### ТЕКСТ СТРАНИЦЫ
+===+

15.03.2023
Знаменитый фотограф — о красоте памятников модернизма, идее чистого искусства и о сравнении с Родченко.
Михаил Розанов — один из лидеров архитектурной фотографии: для его работ характерна симметрия, четкая геометрия, идеально выверенная композиция. Совершенство формы подчеркивается строгим монохромом: визитной карточкой Розанова являются черно-белые фотографии. И если раньше в его объектив попадали роскошные королевские парки и помпезные сталинские постройки, то в этот раз зрителя ждет сюрприз. Выставка «Сталь. Стекло. Бетон» в Музее архитектуры им. А.В. Щусева, организованная совместно с Фондом Ruarts при поддержке компании Asterus, предлагает увидеть красоту там, где мы не привыкли ее замечать — в модернистских зданиях из стекла и бетона. «Культура» побеседовала с фотографом.
— Многие считают архитектуру модернизма обычной и даже некрасивой. Но в последнее время ей стали уделять больше внимания, появились книги, исследования. Почему одних она отталкивает, а других притягивает?
— Лично мне она интересна зарядом оптимизма и веры в будущее. Эта архитектура очень светлая по своему замыслу. Она начала все с чистого листа, когда Европу и Советский Союз восстанавливали после войны: некоторые передовые архитекторы отказались от прошлого, поскольку оно привело к трагедии Второй мировой. Многое, связанное с классикой и неоклассикой, ощущалось тогда как эстетически неприемлемое. Почему же многим не нравится архитектура модернизма? Все мы помним бесконечные ряды панелек, спальные районы и промзоны. Мне, в свою очередь, хотелось показать парадный модернизм — образец этого стиля. Поэтому я выбирал, в основном, общественные сооружения — например, Государственный Кремлевский дворец или дворец «Финляндия», спроектированный Алваром Аалто; театры, университеты, офисные здания… Не хотел обращаться к бытовой части модернизма, которую сам не очень люблю.
— Восточная Европа у многих ассоциируется с безликими панельками. Но ведь архитектура модернизма была общеевропейским трендом?
— Конечно. Один из первых серьезных примеров современного градостроительства — Гавр, где находится один из главных портов Франции. Центр города был практически уничтожен в ходе бомбардировок, и архитектор Огюст Перре убедил власти и жителей не восстанавливать старые здания, а построить совершенно новые — как символ возрождения Франции. Он разработал систему архитектурно-планировочных модулей, которые стали основой реновации Гавра. Кроме того, после войны нужно было расселять людей, строить дешевое жилье, и тема с блоками — из которых быстро составляли здания — оказалась подхвачена другими странами. Вообще ее начали разрабатывать еще в 1920-е архитектурные авангардисты СССР и Германии — ВХУТЕМАС и Баухаус. Впоследствии модули использовал японский архитектор Кисё Куросава, спроектировавший капсульную башню «Накагин» в Токио. Можно также вспомнить формулу знаменитого архитектора Ле Корбюзье «Дом — это машина для жилья». В общем, многое придумали еще в 1920-е, но технически не смогли воплотить в жизнь. Архитектурные идеи опередили свое время, их невозможно было тогда осуществить на практике.
— Какой город можно назвать столицей модернизма?

+===+

### ЗАПИСАННЫЕ СВЕДЕНИЯ
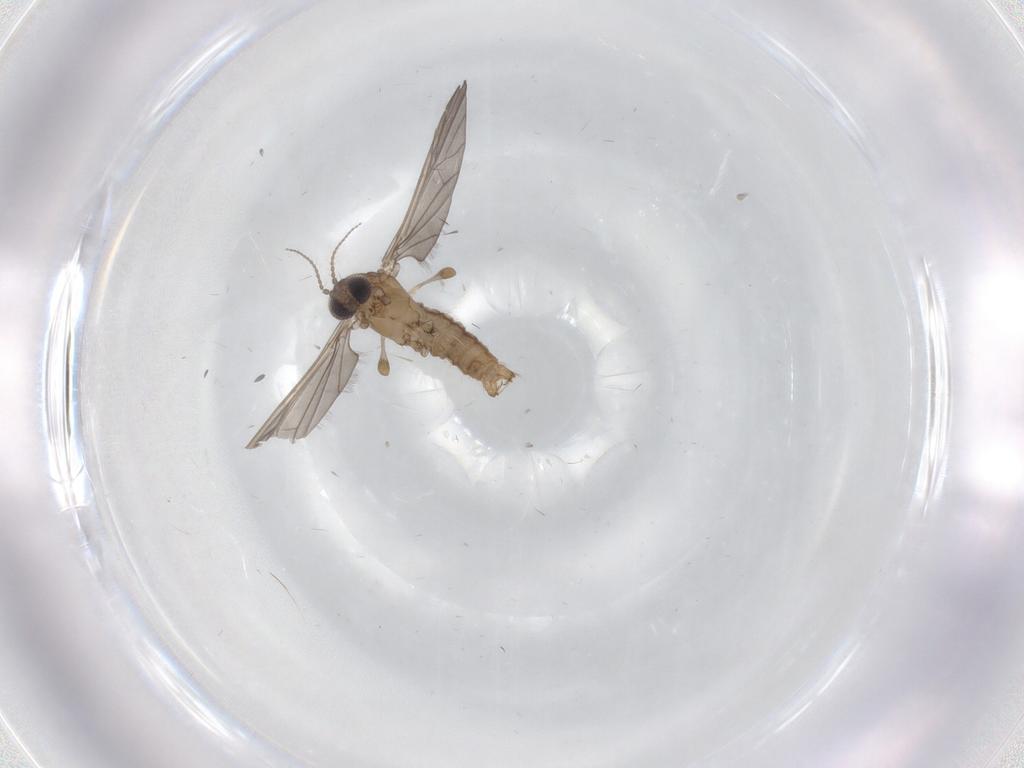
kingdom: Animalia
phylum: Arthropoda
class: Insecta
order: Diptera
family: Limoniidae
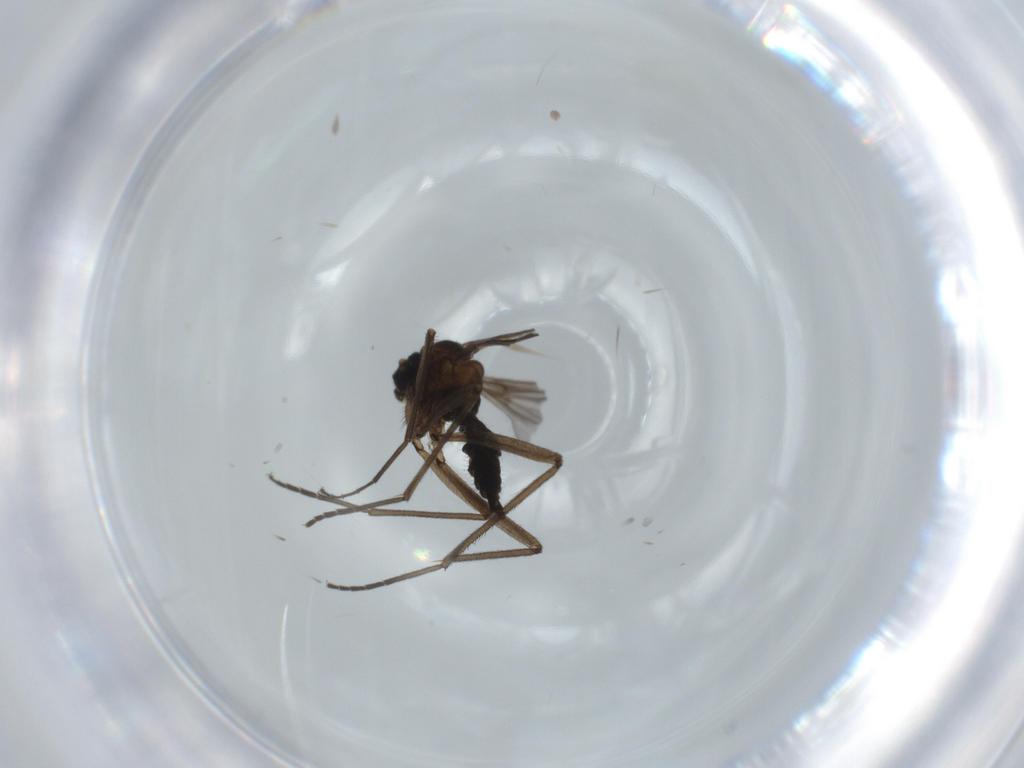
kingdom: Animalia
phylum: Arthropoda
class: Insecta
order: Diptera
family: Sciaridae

+===+

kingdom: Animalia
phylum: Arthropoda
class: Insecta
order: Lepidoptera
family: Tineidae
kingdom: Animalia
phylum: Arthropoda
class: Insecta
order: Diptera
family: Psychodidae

+===+

### ЗАДАНИЯ
1. Перепишите дословно фрагмент интервью об архитектуре модернизма от слов «Михаил Розанов —» до слов «побеседовала с фотографом.» включительно.
2. Продолжите интервью об архитектуре модернизма, начав сразу после его последней фразы.

### ОТВЕТЫ К ЗАДАНИЯМ
1.
Михаил Розанов — один из лидеров архитектурной фотографии: для его работ характерна симметрия, четкая геометрия, идеально выверенная композиция. Совершенство формы подчеркивается строгим монохромом: визитной карточкой Розанова являются черно-белые фотографии. И если раньше в его объектив попадали роскошные королевские парки и помпезные сталинские постройки, то в этот раз зрителя ждет сюрприз. Выставка «Сталь. Стекло. Бетон» в Музее архитектуры им. А.В. Щусева, организованная совместно с Фондом Ruarts при поддержке компании Asterus, предлагает увидеть красоту там, где мы не привыкли ее замечать — в модернистских зданиях из стекла и бетона. «Культура» побеседовала с фотографом.

2.
— Наверное, Берлин. После войны три города стали ареной модернистской застройки: Берлин, Гавр и Роттердам. В остальных случаях масштаб был поменьше. Где-то, как в Гданьске, попытались воссоздать исторический центр, в других городах пробовали вписать новые здания в историческую застройку, но мало кто думал о создании принципиально нового города.
— На ваших фотографиях много зданий в стиле брутализм. Чем они вас привлекают?
— Для меня это олицетворение беспредметного искусства, геометрической абстракции, вдруг ставшей реальностью. Своеобразная игра ума — вроде архитектонов Малевича или горизонтального небоскреба Эль Лисицкого — которая оказалась воплощена в жизнь. Огромные бруталистские здания давят своим объемом — это агрессивная архитектура. Однако у нее простые формы: прямоугольник, круг, треугольник. А материал — необработанный бетон, имеющий особую прелесть. Эти здания хорошо снимать из-за четкого контраста плоскостей, света и тени… Они напоминают геометрические фигуры, которые используют при съемке занятий по свету.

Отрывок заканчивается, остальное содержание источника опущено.